### Description of the task
Could you write out, word for word, only the lines from the one containing "unavoidable medical or dental appointments;" through the last line of the data below?

[Records for this exercise Boundary: Start]

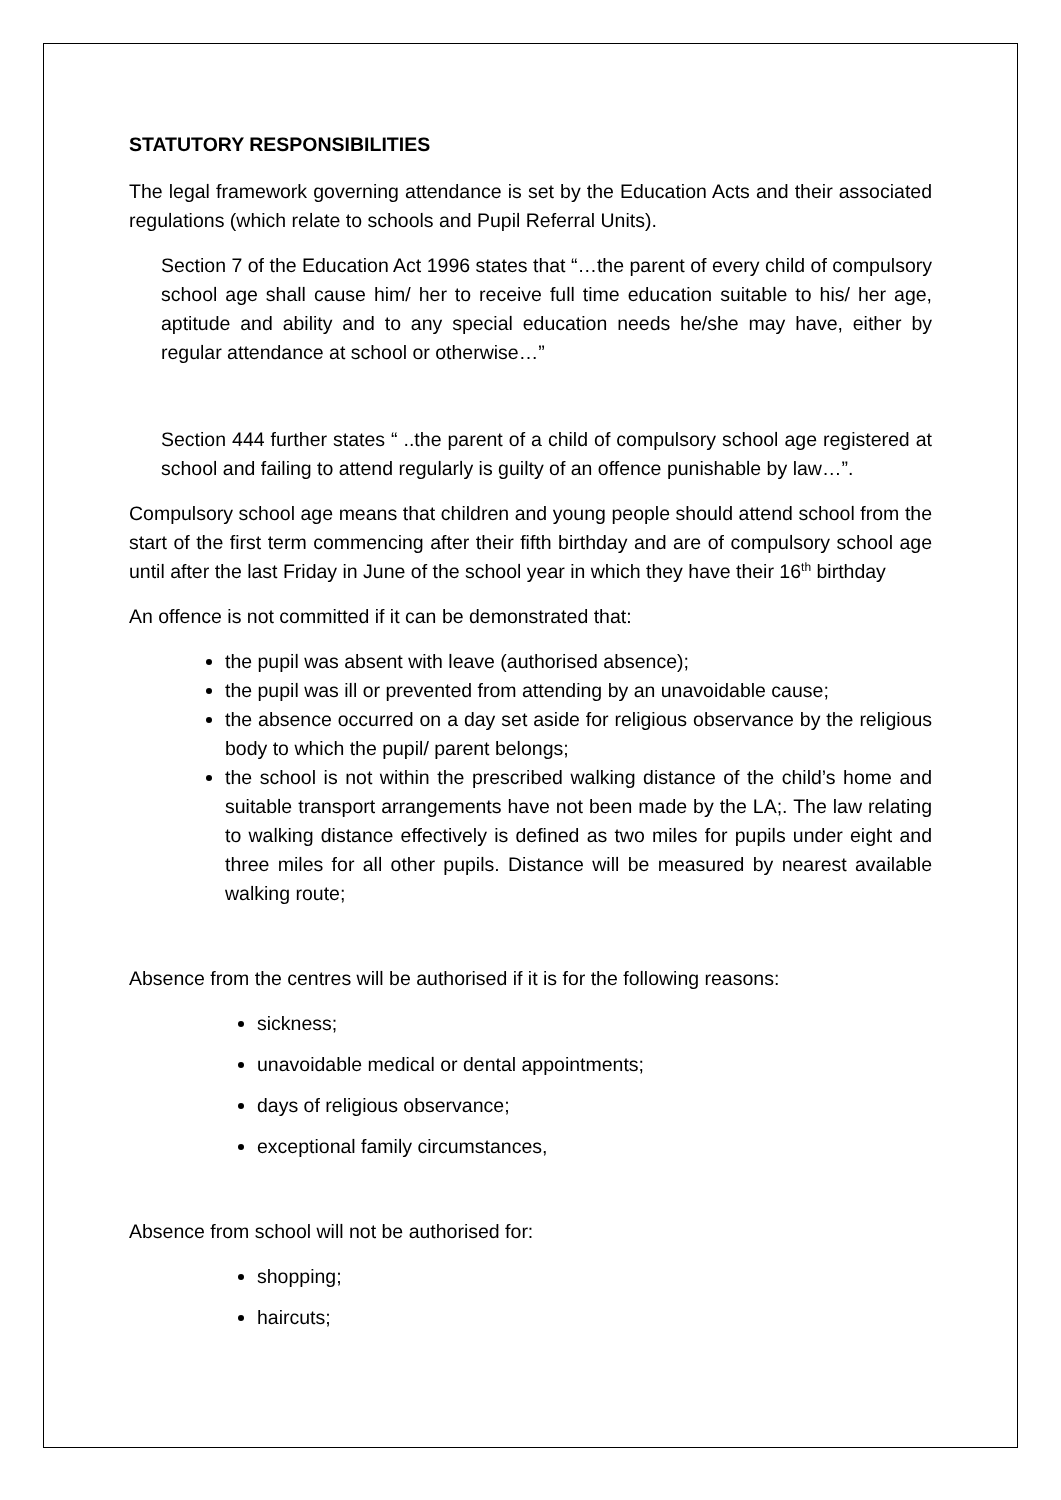STATUTORY RESPONSIBILITIES
The legal framework governing attendance is set by the Education Acts and their associated regulations (which relate to schools and Pupil Referral Units).
Section 7 of the Education Act 1996 states that “…the parent of every child of compulsory school age shall cause him/ her to receive full time education suitable to his/ her age, aptitude and ability and to any special education needs he/she may have, either by regular attendance at school or otherwise…”
Section 444 further states “ ..the parent of a child of compulsory school age registered at school and failing to attend regularly is guilty of an offence punishable by law…”.
Compulsory school age means that children and young people should attend school from the start of the first term commencing after their fifth birthday and are of compulsory school age until after the last Friday in June of the school year in which they have their 16<sup>th</sup> birthday
An offence is not committed if it can be demonstrated that:
the pupil was absent with leave (authorised absence);
the pupil was ill or prevented from attending by an unavoidable cause;
the absence occurred on a day set aside for religious observance by the religious body to which the pupil/ parent belongs;
the school is not within the prescribed walking distance of the child’s home and suitable transport arrangements have not been made by the LA;. The law relating to walking distance effectively is defined as two miles for pupils under eight and three miles for all other pupils. Distance will be measured by nearest available walking route;
Absence from the centres will be authorised if it is for the following reasons:
sickness;
unavoidable medical or dental appointments;
days of religious observance;
exceptional family circumstances,
Absence from school will not be authorised for:
shopping;
haircuts;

[Records for this exercise Boundary: End]

### Finished task
unavoidable medical or dental appointments;
days of religious observance;
exceptional family circumstances,
Absence from school will not be authorised for:
shopping;
haircuts;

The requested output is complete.